Alaska clears the way to bury carbon — over water-safety fears
Alaska is about to let companies start pumping carbon dioxide deep underground for permanent storage — and the fight over the rules comes down to a simple question: will it stay put, or will it foul the water people drink?
New state regulations governing underground carbon storage take effect July 7, the framework Alaska has been building since Gov. Mike Dunleavy signed the enabling law in 2024. The idea behind carbon capture is to take CO2 that would otherwise warm the atmosphere and inject it into rock formations far below the surface, locking it away. The new rules give oil and gas operators a clear state pathway to do that, with permitting, monitoring, and safety standards attached.

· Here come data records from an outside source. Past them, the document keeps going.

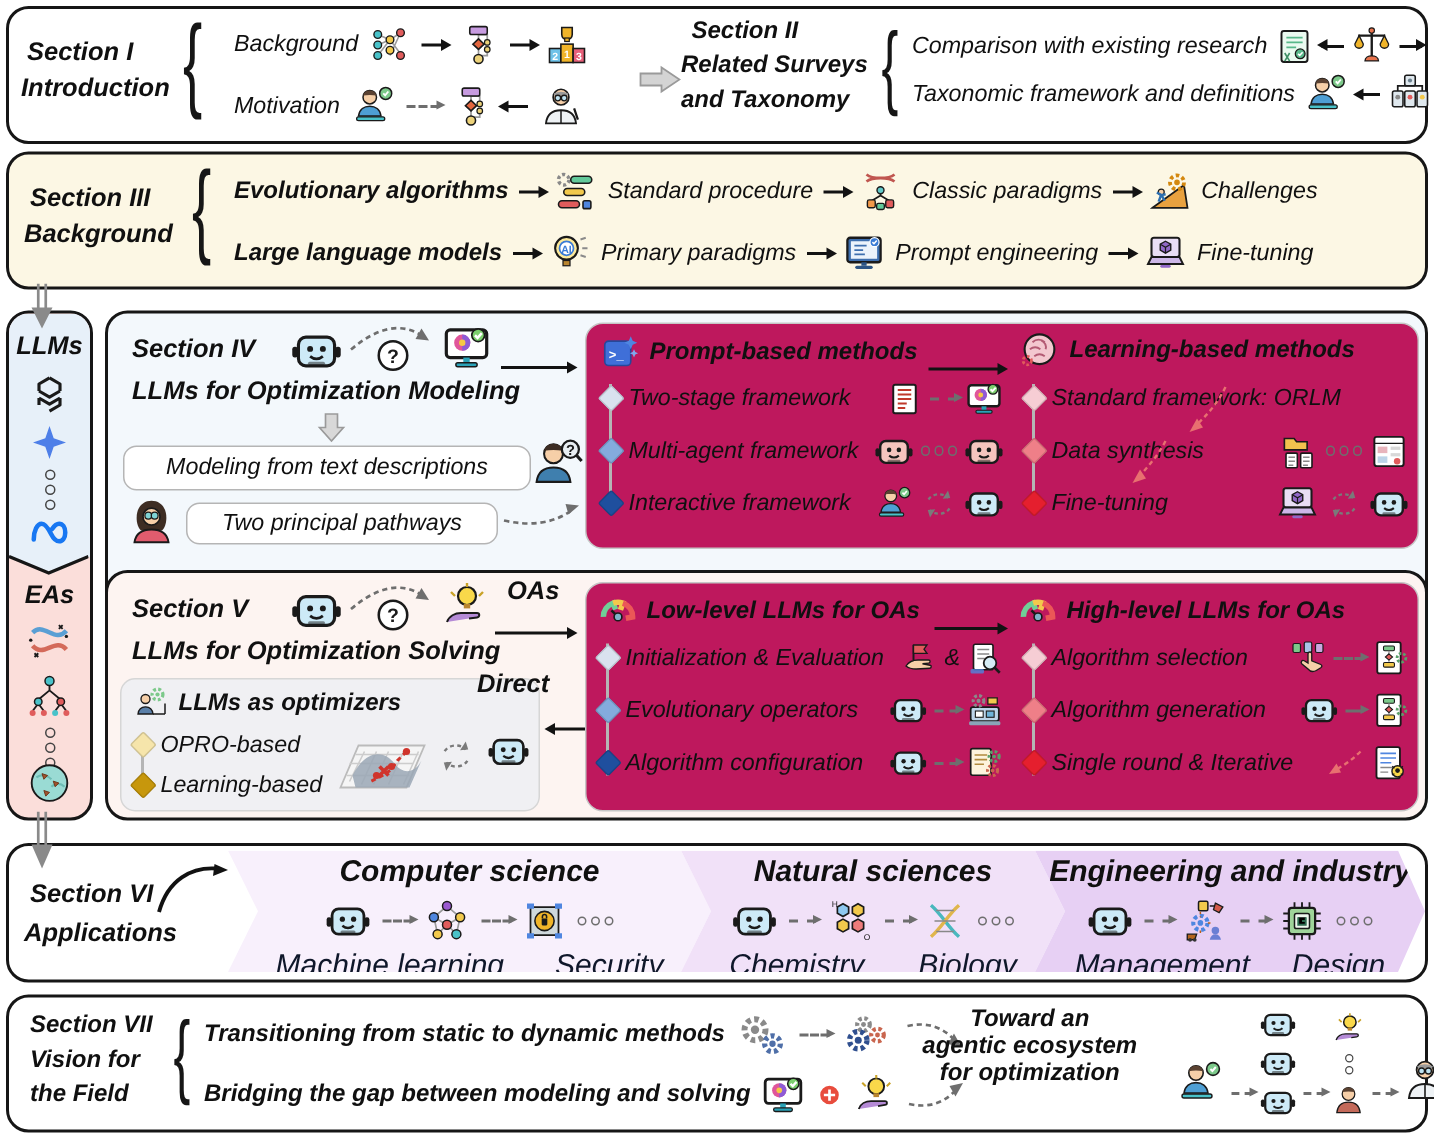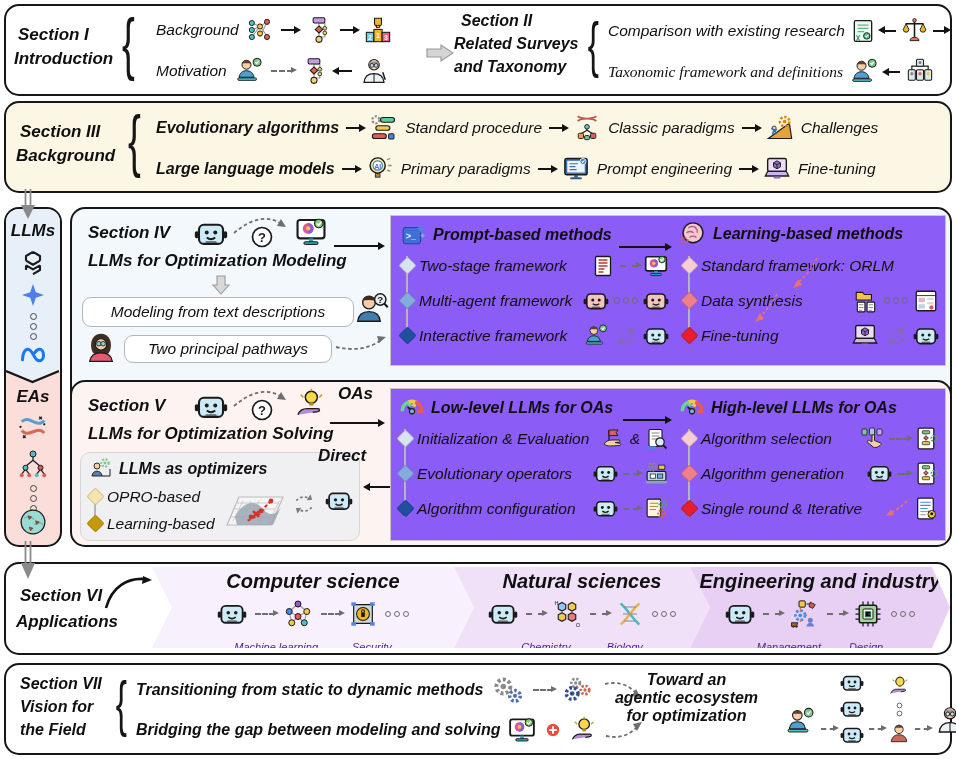--- a/index.html
+++ b/index.html
@@ -487,7 +487,7 @@
           <use href="#book"></use>
         </svg>
     </div>
-    <div class="abs row" style="left:602px;top:51px;gap:6px;font-family:Liberation Serif, serif;">
+    <div class="abs row" style="left:602px;top:42px;gap:6px;">
       <span class="it">Taxonomic framework and definitions</span>
       <svg class="ic" width="30" height="30">
           <use href="#ul"></use>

The stakes sit closest to home on the Kenai Peninsula. "The core requirement is that injection must not endanger the underground sources of drinking water," said Tom McKay of the Alaska Oil and Gas Conservation Commission, noting that matters especially on the Kenai, "because folks have drinking water wells… for their homes and businesses" there. Keeping the injected carbon from migrating into those aquifers is the whole ballgame.
Not everyone trusts the rules to do it. Six environmental and tribal groups — including Cook Inlet Keeper, the Alaska Center, and the Center for Biological Diversity — formally objected during the rulemaking, warning that the state's approach to exempting aquifers and approving injection could put groundwater and subsistence resources at risk. It's not an abstract worry: environmental and tribal advocates have contested the commission's aquifer-exemption decisions before, on the same contamination grounds.
The next move is federal. Alaska wants the EPA to hand it direct authority to permit these carbon-storage wells itself, rather than deferring to Washington — and the agency is working through the objections before it asks. Whether the state can be trusted to regulate an industry it's also trying to grow is the question underneath the whole thing.